Sentiment was broadly negative after Wall Street’s overnight losses. The Dow Jones Industrial Average lost 184 points while the broader-based Standard & Poor's 500 index slipped below the 900-point mark.
The sell off was triggered by worse than expected US retail sales numbers. The US Commerce Department reported a 0.4% drop in April retail sales while the fall in March was revised to 1.3%. The weaker than expected figures threw a wrench into expectations that a revival in consumer spending will lead the US out of its current downturn. A recovery in consumer consumption, which accounts for 70% of the economy, in 1Q09 had earlier buoyed hopes for a quick recovery for the world's largest economy.
Market sentiment was also dampened by another report indicating a troubling rise in US home foreclosures. Again, recent improvement in home sales figures had bolstered hopes that the housing market is nearing a bottom. The mixed bag economic reading gives a confusing picture of the health of the US economy.
Elsewhere, global consumer-centric companies such as Toyota Motor and Sony Corp also painted a grim outlook for any meaningful recovery this year.
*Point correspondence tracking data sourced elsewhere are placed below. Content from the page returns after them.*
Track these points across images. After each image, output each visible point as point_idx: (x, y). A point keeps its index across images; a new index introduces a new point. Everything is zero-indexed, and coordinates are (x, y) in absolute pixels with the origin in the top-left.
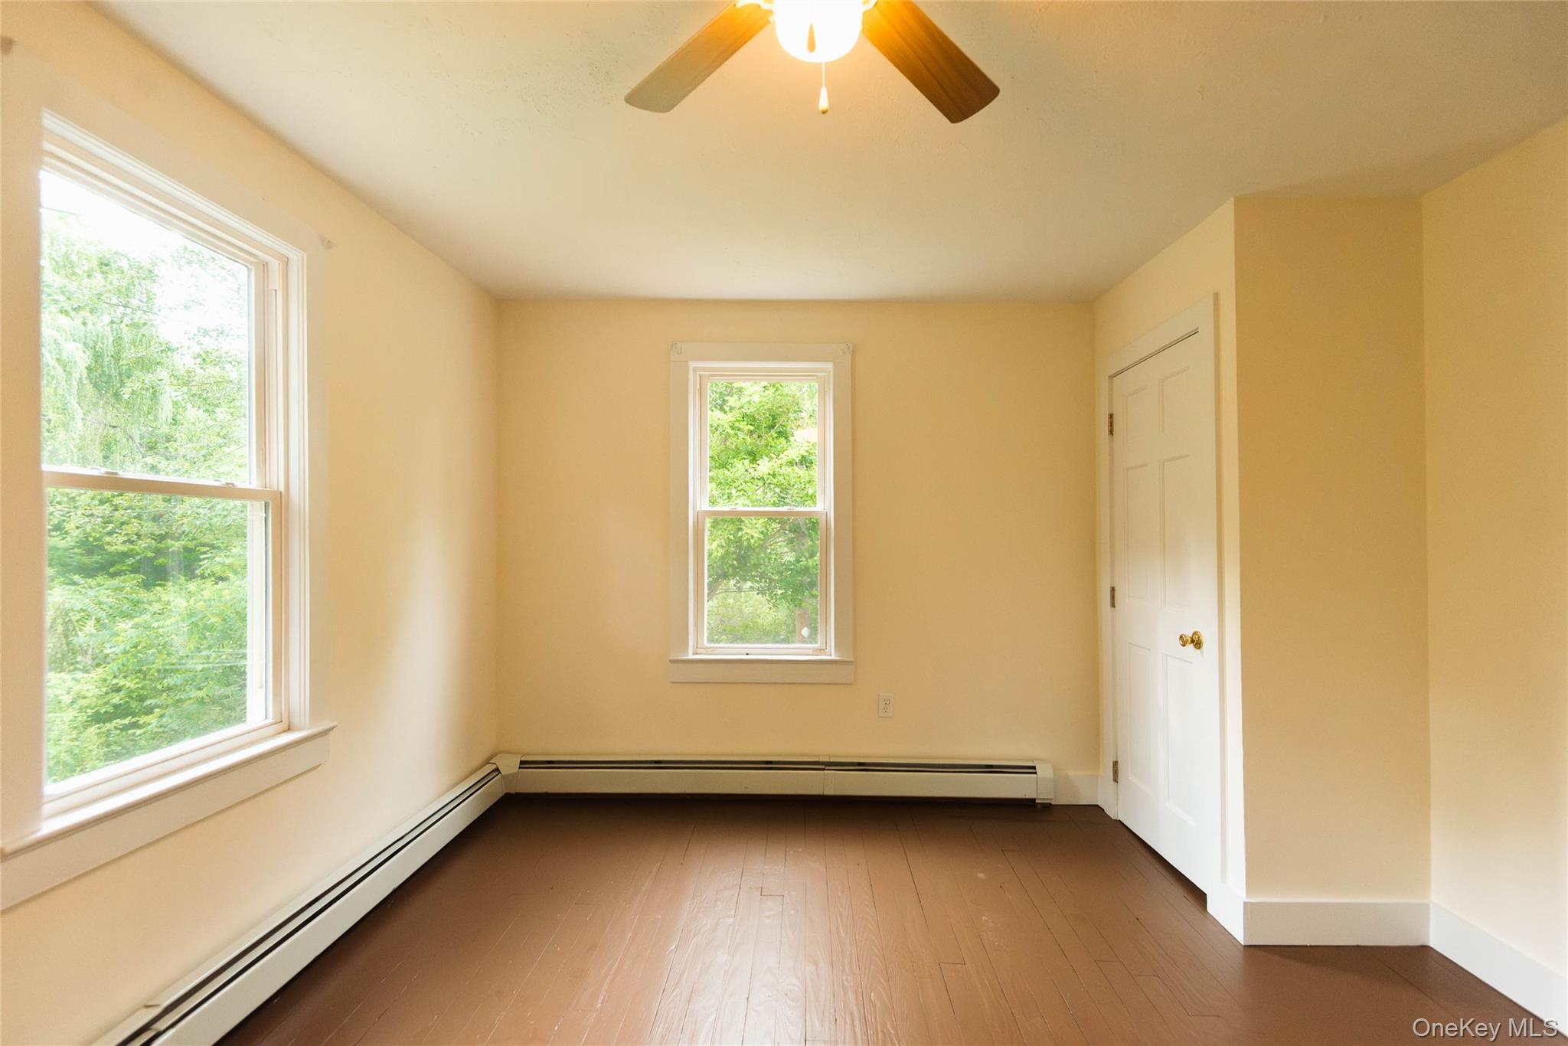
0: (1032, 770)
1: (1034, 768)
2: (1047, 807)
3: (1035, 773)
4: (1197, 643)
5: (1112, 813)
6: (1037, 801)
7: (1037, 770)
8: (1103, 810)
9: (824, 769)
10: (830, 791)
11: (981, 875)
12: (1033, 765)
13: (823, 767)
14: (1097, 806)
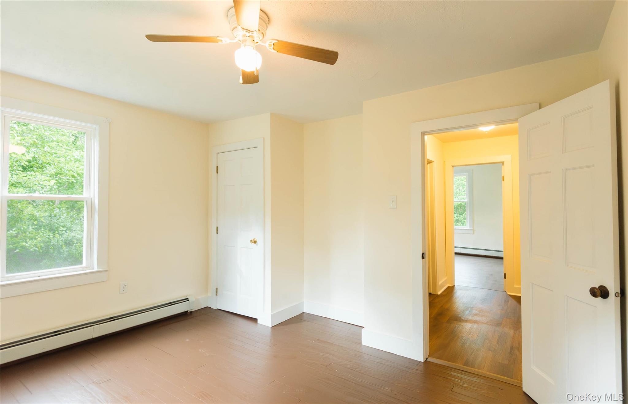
0: (187, 299)
1: (188, 299)
2: (191, 312)
3: (189, 300)
4: (255, 242)
5: (214, 307)
6: (188, 311)
7: (189, 299)
8: (210, 308)
9: (92, 326)
10: (96, 335)
11: (188, 340)
12: (187, 298)
13: (92, 324)
14: (207, 307)
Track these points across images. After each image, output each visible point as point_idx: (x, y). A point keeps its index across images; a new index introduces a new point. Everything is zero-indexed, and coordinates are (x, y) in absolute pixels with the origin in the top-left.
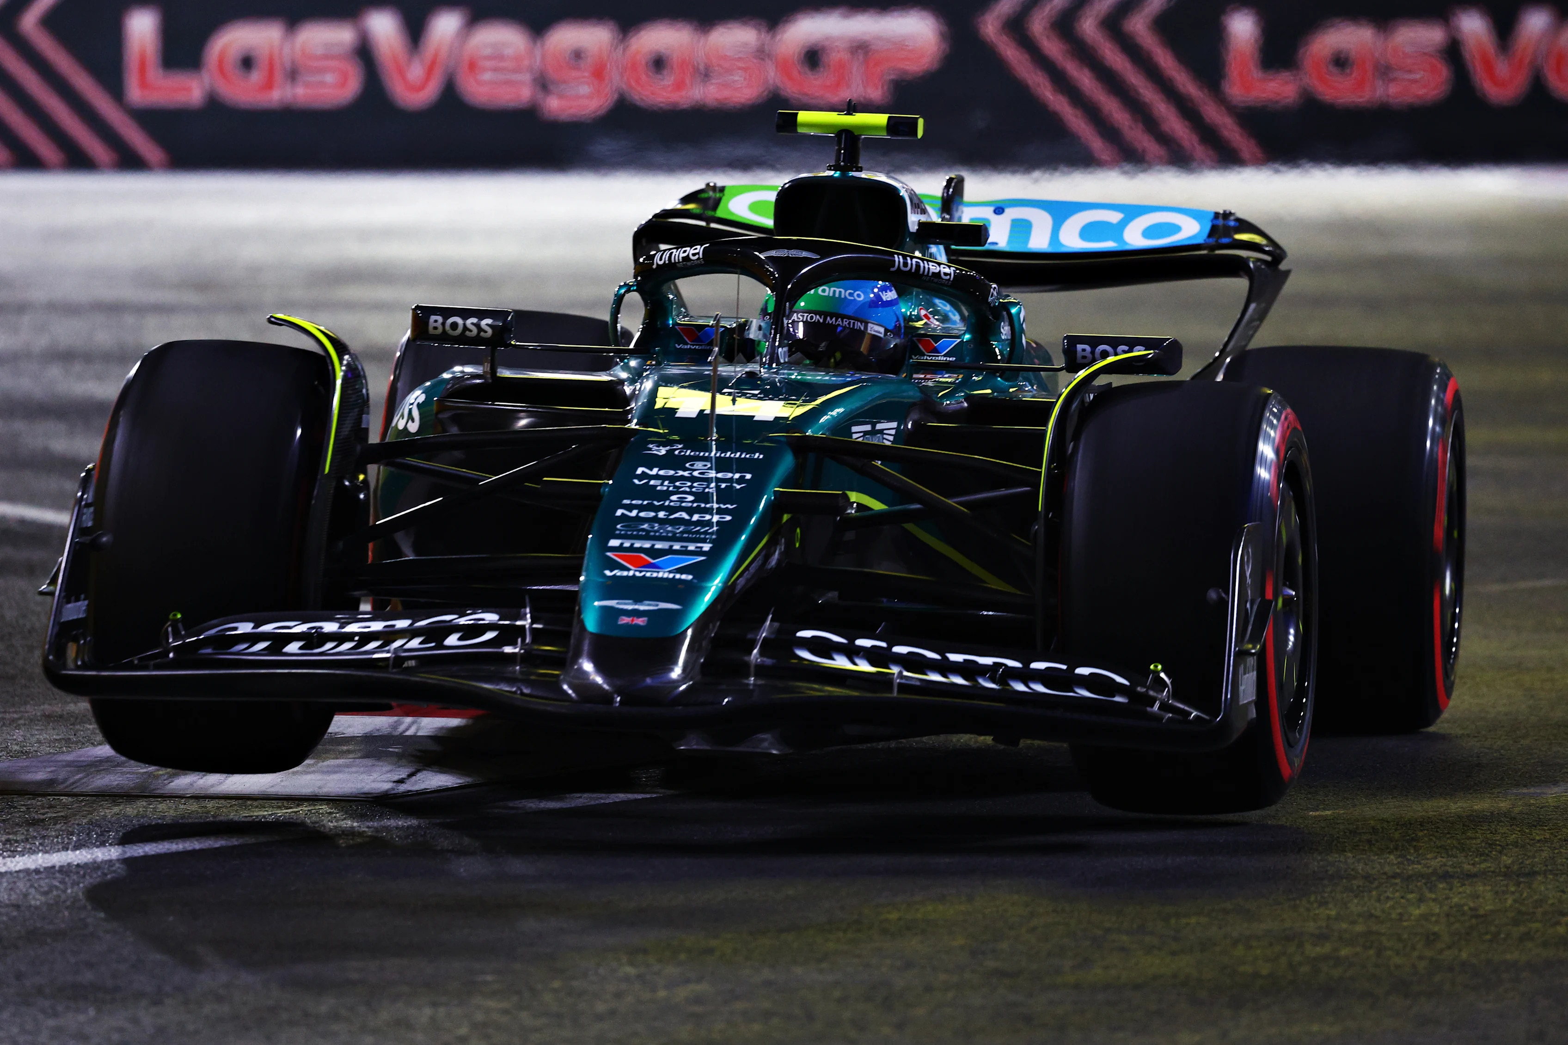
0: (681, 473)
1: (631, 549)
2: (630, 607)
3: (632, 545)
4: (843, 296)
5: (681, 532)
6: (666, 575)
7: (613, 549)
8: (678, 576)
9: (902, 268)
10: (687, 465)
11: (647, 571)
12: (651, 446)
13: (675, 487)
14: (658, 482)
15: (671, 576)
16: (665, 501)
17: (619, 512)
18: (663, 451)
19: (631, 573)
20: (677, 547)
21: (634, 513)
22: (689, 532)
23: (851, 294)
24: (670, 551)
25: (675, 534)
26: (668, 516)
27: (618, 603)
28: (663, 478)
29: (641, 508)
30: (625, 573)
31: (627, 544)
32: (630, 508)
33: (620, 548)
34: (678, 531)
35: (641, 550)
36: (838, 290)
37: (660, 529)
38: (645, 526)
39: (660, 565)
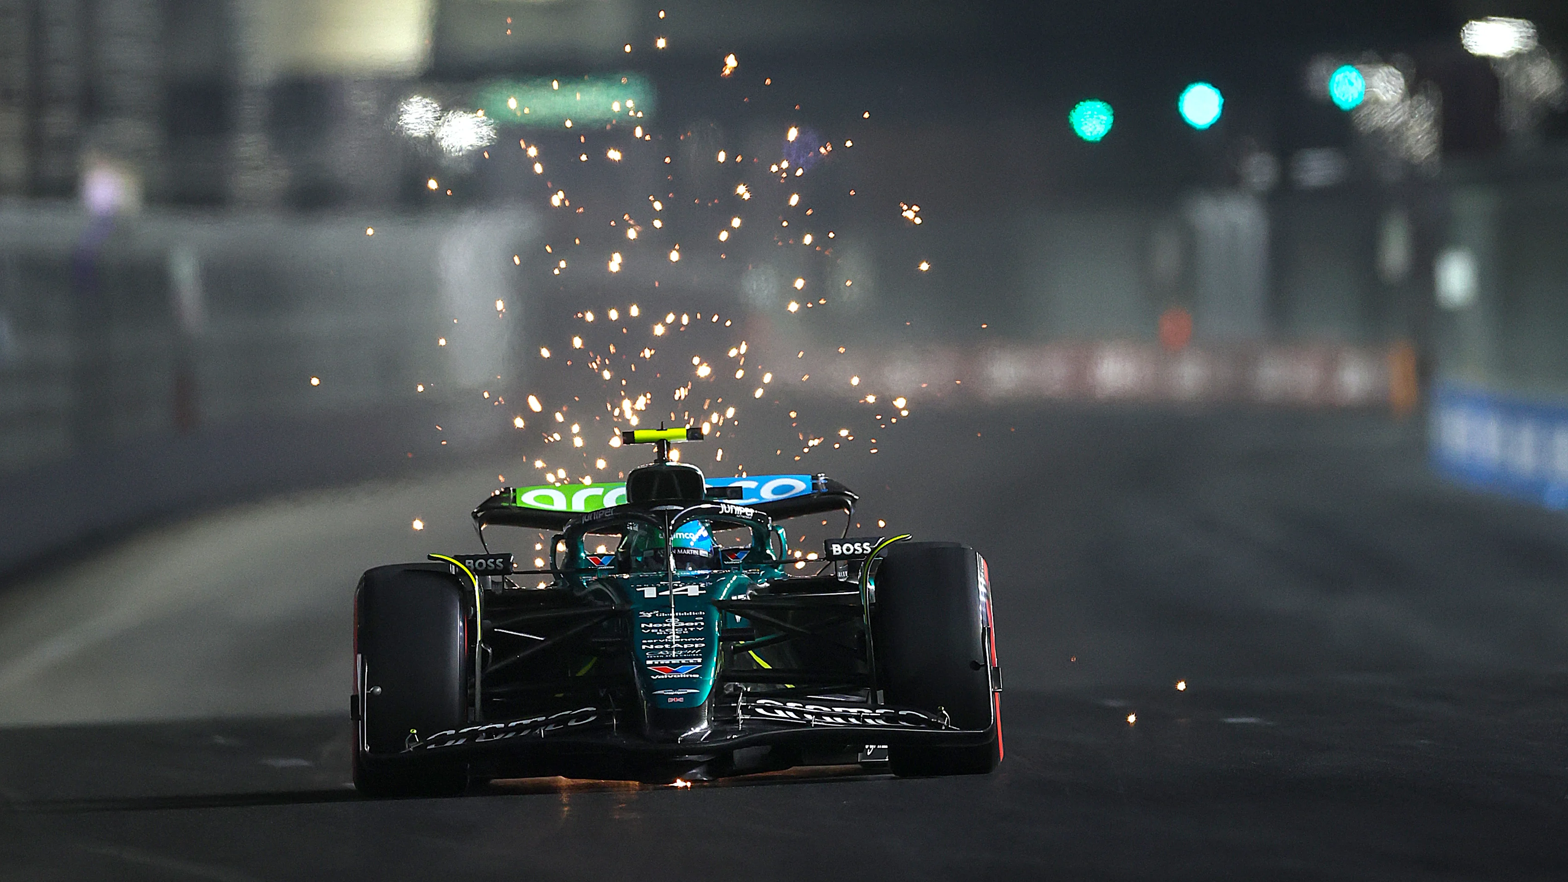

Both companies expect even bigger losses in the current financial year after falling into the red last year. Sellers overwhelmed buyers on the local bourse. Market breadth was in the red throughout the day.
At the close, there were almost four losing stocks for every gaining one. The benchmark KL Composite Index lost 11 points to finish at 1,012 points. Some of the big losers include PPB, Tanjong and Genting.
On a more positive note, interest in lower liner stocks was still fairly robust. Some 2.69 billion shares changed hands Thursday. Scomi, Iris, KNM, Tejari Technologies and SAAG were among the most heavily traded counters for the day.